STUDY QUESTIONS.
1. Answer these from the passage on Linux booting and init:
(a) In which directory is the init program found?
(b) What range of numbers denotes a runlevel?
(c) Which style of init do most Linux distributions use?
2. Write the next part of the passage on Linux init and runlevels, picking up after its final sentence.

#### TEXT PASSAGE

Soon after, you will see a message about init starting, followed by system service startup messages, and finally you get a login prompt of some sort.
NOTE On Red Hat Linux, the init note is especially obvious, because it "welcomes" you to "Red Hat Linux." All messages thereafter show success or failure in brackets at the right-hand side of the screen.
Most of this chapter deals with init, because it is the part of the boot sequence where you have the most control.
init
There is nothing special about init. It is a program just like any other on the Linux system, and you'll find it in /sbin along with other system binaries. The main purpose of init is to start and stop other programs in a particular sequence. All you have to know is how this sequence works.
There are a few different variations, but most Linux distributions use the System V style discussed here. Some distributions use a simpler version that resembles the BSD init, but you are unlikely to encounter this.
Runlevels
At any given time on a Linux system, a certain base set of processes is running. This state of the machine is called its runlevel, and it is denoted with a number from 0 through 6. The system spends most of its time in a single runlevel. However, when you shut the machine down, init switches to a different runlevel in order to terminate the system services in an orderly fashion and to tell the kernel to stop. Yet another runlevel is for single-user mode, discussed later.

########
#### RECORD SET

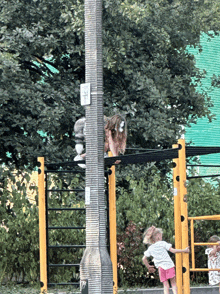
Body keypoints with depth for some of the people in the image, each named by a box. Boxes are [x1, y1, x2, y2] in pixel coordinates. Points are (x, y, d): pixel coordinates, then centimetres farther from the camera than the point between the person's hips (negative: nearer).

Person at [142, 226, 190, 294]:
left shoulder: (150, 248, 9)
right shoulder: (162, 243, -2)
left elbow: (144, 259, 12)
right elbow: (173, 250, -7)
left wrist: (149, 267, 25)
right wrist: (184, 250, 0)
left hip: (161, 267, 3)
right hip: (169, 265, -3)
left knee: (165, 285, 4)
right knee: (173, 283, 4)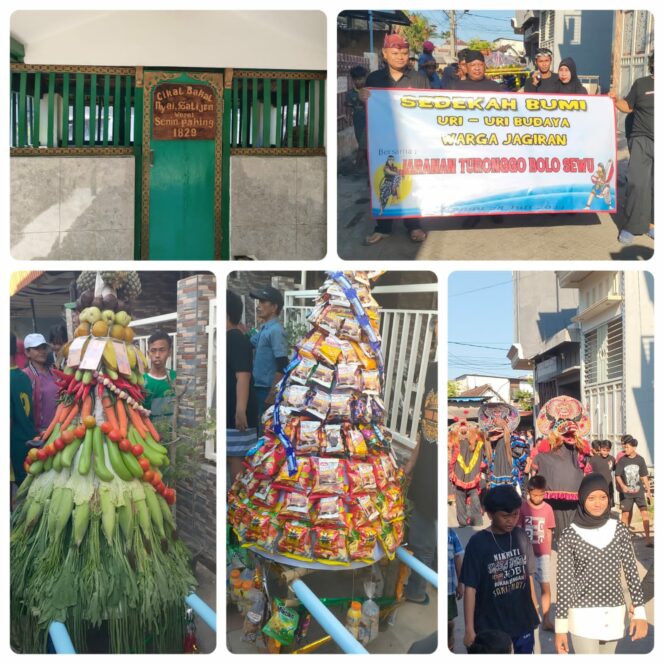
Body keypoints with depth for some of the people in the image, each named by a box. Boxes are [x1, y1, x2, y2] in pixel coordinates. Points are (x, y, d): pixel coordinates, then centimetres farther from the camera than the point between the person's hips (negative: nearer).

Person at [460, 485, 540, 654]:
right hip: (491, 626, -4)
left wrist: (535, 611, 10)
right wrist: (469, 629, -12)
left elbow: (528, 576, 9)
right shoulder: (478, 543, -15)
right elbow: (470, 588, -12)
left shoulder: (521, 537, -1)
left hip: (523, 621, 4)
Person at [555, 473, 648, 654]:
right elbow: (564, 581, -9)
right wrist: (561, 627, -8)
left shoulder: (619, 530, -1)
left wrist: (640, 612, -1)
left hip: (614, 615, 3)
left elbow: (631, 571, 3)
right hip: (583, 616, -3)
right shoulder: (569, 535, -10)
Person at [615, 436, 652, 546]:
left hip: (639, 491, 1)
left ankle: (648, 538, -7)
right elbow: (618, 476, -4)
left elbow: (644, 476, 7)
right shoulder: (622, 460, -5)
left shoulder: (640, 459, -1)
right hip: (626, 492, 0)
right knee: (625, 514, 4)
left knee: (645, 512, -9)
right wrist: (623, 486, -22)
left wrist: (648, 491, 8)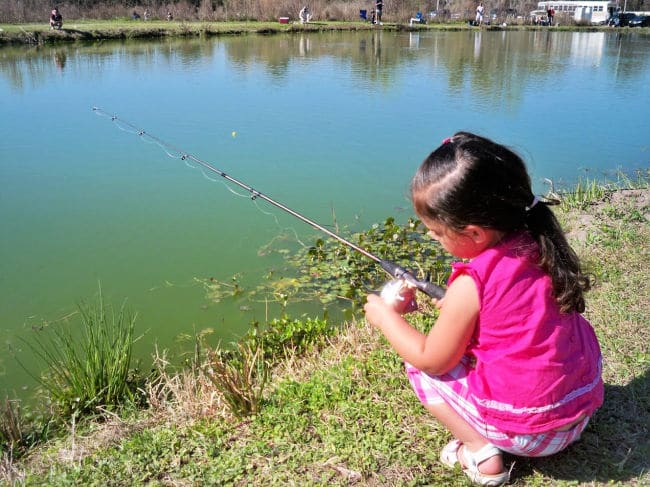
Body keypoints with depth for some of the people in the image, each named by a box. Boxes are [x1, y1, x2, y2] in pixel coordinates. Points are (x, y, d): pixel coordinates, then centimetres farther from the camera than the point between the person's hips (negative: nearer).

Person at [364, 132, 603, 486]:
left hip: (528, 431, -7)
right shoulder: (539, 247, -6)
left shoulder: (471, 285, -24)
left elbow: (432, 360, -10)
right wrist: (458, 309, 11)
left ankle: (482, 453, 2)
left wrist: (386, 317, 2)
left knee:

########

TASK ANSWERS.
1.
(a) /sbin
(b) 0 through 6
(c) The System V style

2.
The easiest way to get a handle on runlevels is to examine the init configuration file, /etc/inittab. Look for a line like the following:
id:5:initdefault:

This line means that the default runlevel on the system is 5. All lines in the inittab file take this form, with four fields separated by colons occurring in the following order:
• # A unique identifier (a short string, such as id in the preceding example)
• The applicable runlevel number(s)
• The action that init should take (in the preceding example, the action is to set the default runlevel to 5)
• A command to execute (optional)
There is no command to execute in the preceding initdefault example because a command doesn't make sense in the context of setting the default runlevel. Look a little further down in inittab, until you see a line like this:
l5:5:wait:/etc/rc.d/rc 5
This line triggers most of the system configuration and services through the rc*.d and init.d directories. You can see that init is set to execute a command called /etc/rc.d/rc 5 when in runlevel 5. The wait action tells when and how init runs the command: run rc 5 once when entering runlevel 5, and then wait for this command to finish before doing anything else.
There are several different actions in addition to initdefault and wait, especially pertaining to power management, and the inittab(5) manual page tells you all about them. The ones that you're most likely to encounter are explained in the following sections.
respawn
The respawn action causes init to run the command that follows, and if the command finishes executing, to run it again. You're likely to see something similar to this line in your inittab file:
1:2345:respawn:/sbin/mingetty tty1

The getty programs provide login prompts. The preceding line is for the first virtual console (/dev/tty1), the one you see when you press ALT-F1 or CONTROL-ALT-F1. The respawn action brings the login prompt back after you log out.
ctrlaltdel
The ctrlaltdel action controls what the system does when you press CONTROL-ALT-DELETE on a virtual console. On most systems, this is some sort of reboot command using the shutdown command.
sysinit
The sysinit action is the very first thing that init should run when it starts up, before entering any runlevels.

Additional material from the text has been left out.